Very soon, Lem published obscurely the first of his approximately 70 books, the never-translated Czlowiek z Marsa ("A Man from Mars", 1946), though he soon found himself frustrated by the Polish censors, who blocked several further manuscripts; it was not until the release of Astronauci ("The Astronauts", 1951) that his career was really launched. Lem disliked this novel for its naïve crudity, which did not keep it from being one of his most popular titles on the Continent (no English edition ever appeared).

It was around this time, though, that Lem, like many of his contemporaries, began to learn how to "operate" the abstract, seemingly unreal worlds and concerns of science fiction, and to say exactly what he wished to say, in a code only dolts (that is, Party officials) would not be able to decipher immediately. This Aesopian language - this couching of hard subversive truths in sheep's clothing - Lem found extremely congenial, and his decision to stop writing fiction in 1989 may, at least in part, have come from a sense that, now that he no longer needed to tell fables, he no longer needed to write fiction.

The great novels followed fast, beginning with Eden (1959; translated in 1987) and Pamietnik znaleziony w wannie (1961, translated as Memoirs Found in a Bathtub, 1973). Memoirs was the earliest Lem novel to be translated by the American editor and novelist Michael Kandel, whose extraordinary fluency and verbal ingenuity came close to matching the author's. Their mutual masterpiece may be Ze wspomnie Ijona Tichego (1971, translated as The Futurological Congress, 1974), a dazzling spoofing of intellectuals, congresses, inventions, the totalitarian desire to own the future. Ijon Tichy, the Trickster protagonist of this and other tales, is one of the great comic blockheads of 20th-century literature. In the end, almost 20 of Lem's fictions - most of his major works - were published in English.

In the meantime, Lem had married Dr Barbara Lesniak, a radiologist, who survives him; fathered a son with her in 1968, Tomasz Lem, who now runs the official Lem website; and by 1970 had begun to be honoured by the Polish government. None of this softened his tongue. In his fiction, and in untranslated volumes like the formidable Summa Technologiae (1964), he continued to address political and human issues in fable form, and speculated in clear on topics like cybernetics, biological engineering, Artificial Intelligence and Virtual Reality (which he was indeed initially forced to call "phantomology" because VR was not an approved topic).

His relations with fellow science-fiction writers were uneasy, as he thought British and American science fiction was spoiled, spineless, frivolous and intellectually void.
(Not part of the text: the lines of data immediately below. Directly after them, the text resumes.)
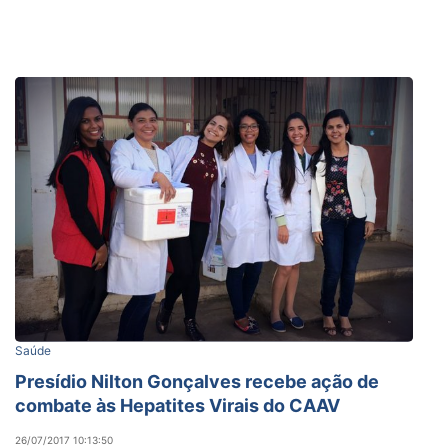
Saúde
Presídio Nilton Gonçalves recebe ação de
combate às Hepatites Virais do CAAV
26/07/2017 10:13:50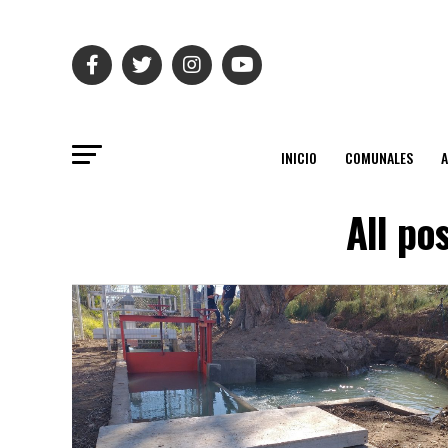
INICIO
COMUNALES
All po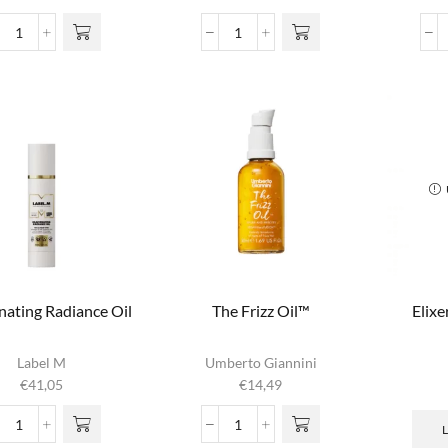
vari
No:6
Nourishing
o
Bond
Boost
g
Plex
Natuurlijke
wor
Restore
Haarolie
prod
Repair
aantal
Bonding
Oil
aantal
nating Radiance Oil
The Frizz Oil™
Elixe
Label M
Umberto Giannini
€
41,05
€
14,49
Rejuvenating
The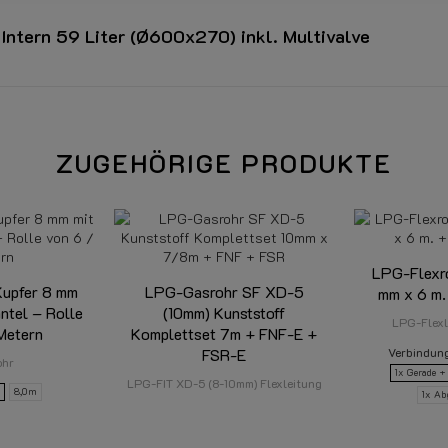
tern 59 Liter (Ø600x270) inkl. Multivalve
E20 67R 01 0689
ZUGEHÖRIGE PRODUKTE
51 - 60L
LPG-Flexr
600mm
upfer 8 mm
LPG-Gasrohr SF XD-5
mm x 6 m.
ntel – Rolle
(10mm) Kunststoff
270mm
LPG-Flexl
Metern
Komplettset 7m + FNF-E +
Verbindun
FSR-E
ohr
1x Gerade +
LPG-FIT XD-5 (8-10mm) Flexleitung
8,0m
1x Ab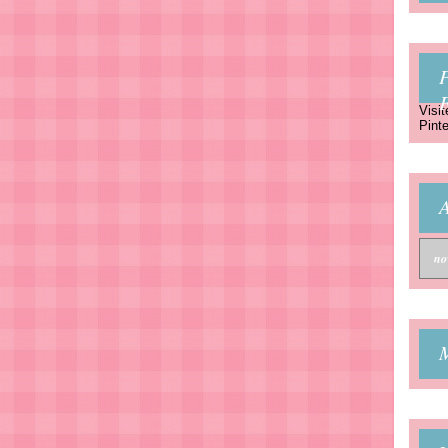
P
Visit
Pinte
A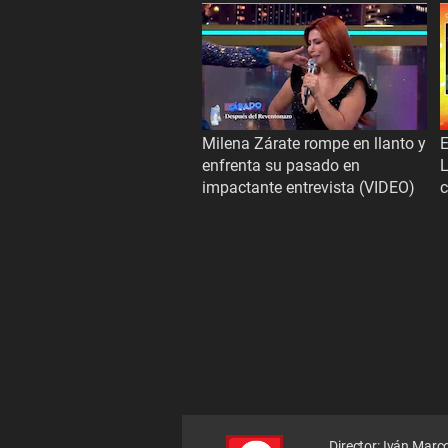
Milena Zárate rompe en llanto y
E
enfrenta su pasado en
L
impactante entrevista (VIDEO)
Director: Iván Marc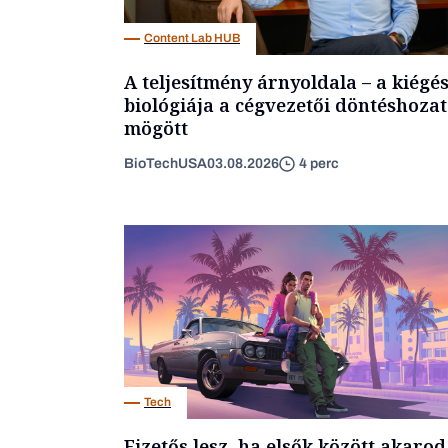
Content Lab HUB
A teljesítmény árnyoldala – a kiégé
biológiája a cégvezetői döntéshozat
mögött
BioTechUSA
03.08.2026
4 perc
Tech
Fizetős lesz, ha elsők között akarod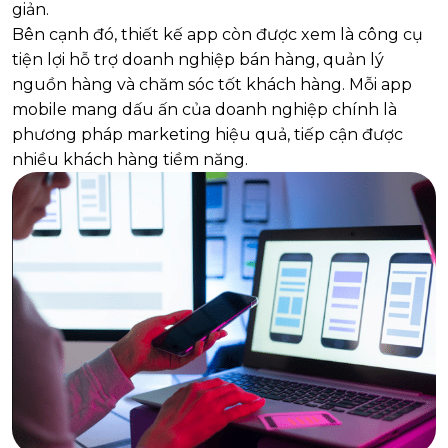
giản.
Bên cạnh đó, thiết kế app còn được xem là công cụ
tiện lợi hỗ trợ doanh nghiệp bán hàng, quản lý
nguồn hàng và chăm sóc tốt khách hàng. Mỗi app
mobile mang dấu ấn của doanh nghiệp chính là
phương pháp marketing hiệu quả, tiếp cận được
nhiều khách hàng tiềm năng.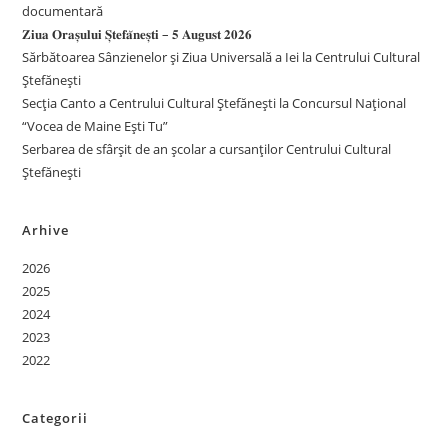
documentară
𝐙𝐢𝐮𝐚 𝐎𝐫𝐚𝐬̦𝐮𝐥𝐮𝐢 𝐒̦𝐭𝐞𝐟𝐚̆𝐧𝐞𝐬̦𝐭𝐢 – 𝟓 𝐀𝐮𝐠𝐮𝐬𝐭 𝟐𝟎𝟐𝟔
Sărbătoarea Sânzienelor și Ziua Universală a Iei la Centrului Cultural
Ștefănești
Secția Canto a Centrului Cultural Ștefănești la Concursul Național
“Vocea de Maine Ești Tu”
Serbarea de sfârșit de an școlar a cursanților Centrului Cultural
Ștefănești
Arhive
2026
2025
2024
2023
2022
Categorii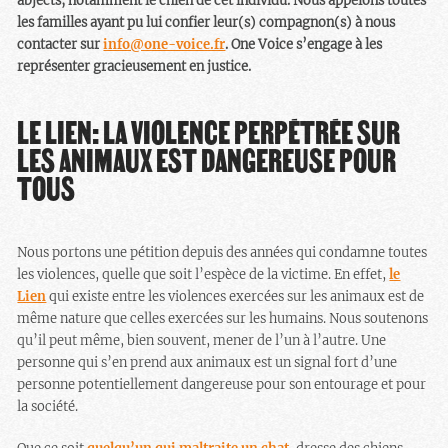
abjects, notamment le chien de cet individu. Nous appelons toutes
les familles ayant pu lui confier leur(s) compagnon(s) à nous
contacter sur
info@one-voice.fr
. One Voice s’engage à les
représenter gracieusement en justice.
LE LIEN: LA VIOLENCE PERPÉTRÉE SUR
LES ANIMAUX EST DANGEREUSE POUR
TOUS
Nous portons une pétition depuis des années qui condamne toutes
les violences, quelle que soit l’espèce de la victime. En effet,
le
Lien
qui existe entre les violences exercées sur les animaux est de
même nature que celles exercées sur les humains. Nous soutenons
qu’il peut même, bien souvent, mener de l’un à l’autre. Une
personne qui s’en prend aux animaux est un signal fort d’une
personne potentiellement dangereuse pour son entourage et pour
la société.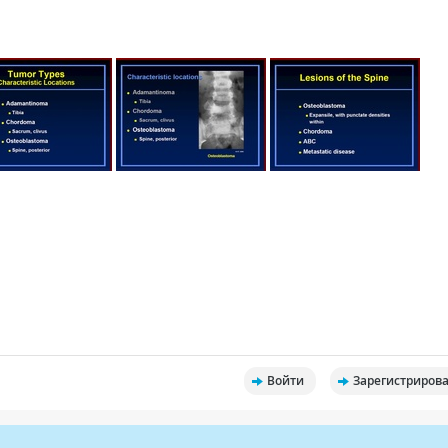
Войти
Зарегистрирова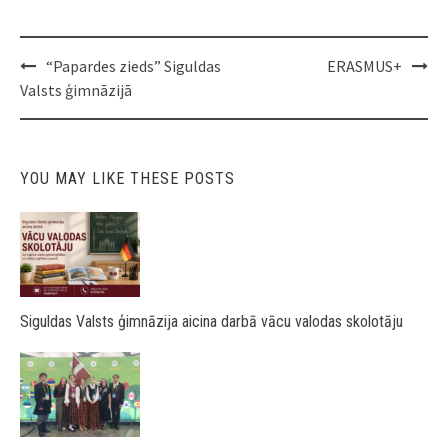
Post
“Papardes zieds” Siguldas
ERASMUS+
navigation
Valsts ģimnāzijā
YOU MAY LIKE THESE POSTS
Siguldas Valsts ģimnāzija aicina darbā vācu valodas skolotāju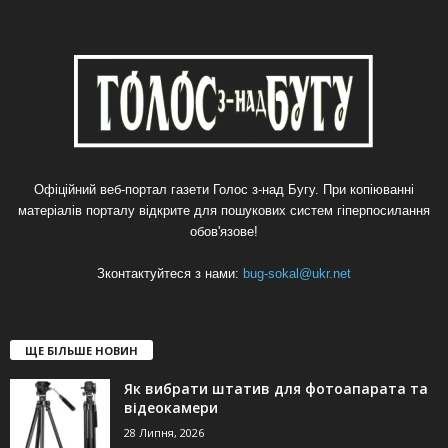
Офіційний веб-портал газети Голос з-над Бугу. При копіюванні
матеріалів порталу відкрите для пошукових систем гіперпосилання
обов'язове!
Зконтактуйтеся з нами:
bug-sokal@ukr.net
ЩЕ БІЛЬШЕ НОВИН
Як вибрати штатив для фотоапарата та
відеокамери
28 Липня, 2026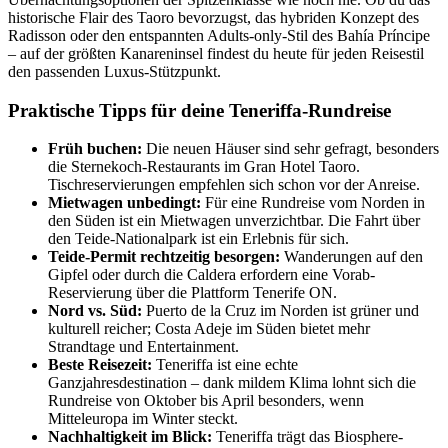
historische Flair des Taoro bevorzugst, das hybriden Konzept des
Radisson oder den entspannten Adults-only-Stil des Bahía Príncipe
– auf der größten Kanareninsel findest du heute für jeden Reisestil
den passenden Luxus-Stützpunkt.
Praktische Tipps für deine Teneriffa-Rundreise
Früh buchen:
Die neuen Häuser sind sehr gefragt, besonders
die Sternekoch-Restaurants im Gran Hotel Taoro.
Tischreservierungen empfehlen sich schon vor der Anreise.
Mietwagen unbedingt:
Für eine Rundreise vom Norden in
den Süden ist ein Mietwagen unverzichtbar. Die Fahrt über
den Teide-Nationalpark ist ein Erlebnis für sich.
Teide-Permit rechtzeitig besorgen:
Wanderungen auf den
Gipfel oder durch die Caldera erfordern eine Vorab-
Reservierung über die Plattform Tenerife ON.
Nord vs. Süd:
Puerto de la Cruz im Norden ist grüner und
kulturell reicher; Costa Adeje im Süden bietet mehr
Strandtage und Entertainment.
Beste Reisezeit:
Teneriffa ist eine echte
Ganzjahresdestination – dank mildem Klima lohnt sich die
Rundreise von Oktober bis April besonders, wenn
Mitteleuropa im Winter steckt.
Nachhaltigkeit im Blick:
Teneriffa trägt das Biosphere-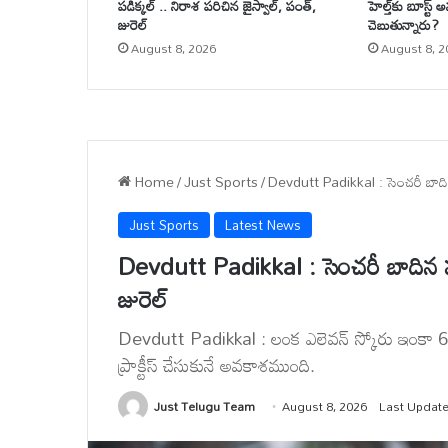
పడిక్కల్ .. నిరాశ పరిచిన జైస్వాల్, పంత్,
హెల్త్‌కు బూస్ట్
జురెల్
చెబుతున్నారు?
August 8, 2026
August 8, 2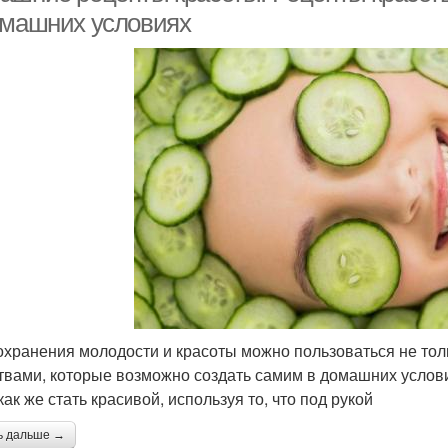
омашних условиях
охранения молодости и красоты можно пользоваться не тол
твами, которые возможно создать самим в домашних услови
как же стать красивой, используя то, что под рукой
ь дальше →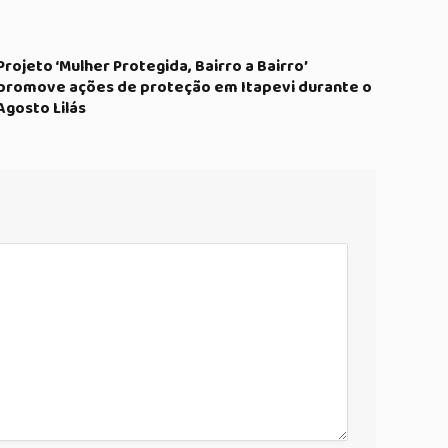
Projeto ‘Mulher Protegida, Bairro a Bairro’
promove ações de proteção em Itapevi durante o
Agosto Lilás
His expression of these views in the 1970s caused the withdrawal of an honorary membership in the Science Fiction Writers of America, a personal slight and intellectual insult he never forgave. It was in any case an unlikely match. English-language science fiction tended to place in the foreground protagonists who come to grips with an ultimately comprehensible universe. For Lem, though much is comprehensible, and humans must never stop trying to understand the universe, the full reality of things, like the sentient ocean of Solaris, is in the end entirely alien.

Towards the end of his life, despite a regular output of non-fiction studies and polemics, Lem seemed to feel that human history itself was not in fact graspable through reasoned discourse. Looking back, in an interview he gave in 2003, he said, "It is true that we live longer now - but the life of everything around us became much shorter."

"The world around us is dying so quickly," he said of the 21st century, adding that it was for this reason he could no longer write fiction. A response to this might have been that the worlds he made for us, through the fiction of half a century and through his heroic efforts to grasp the history he had lived through, surely remain.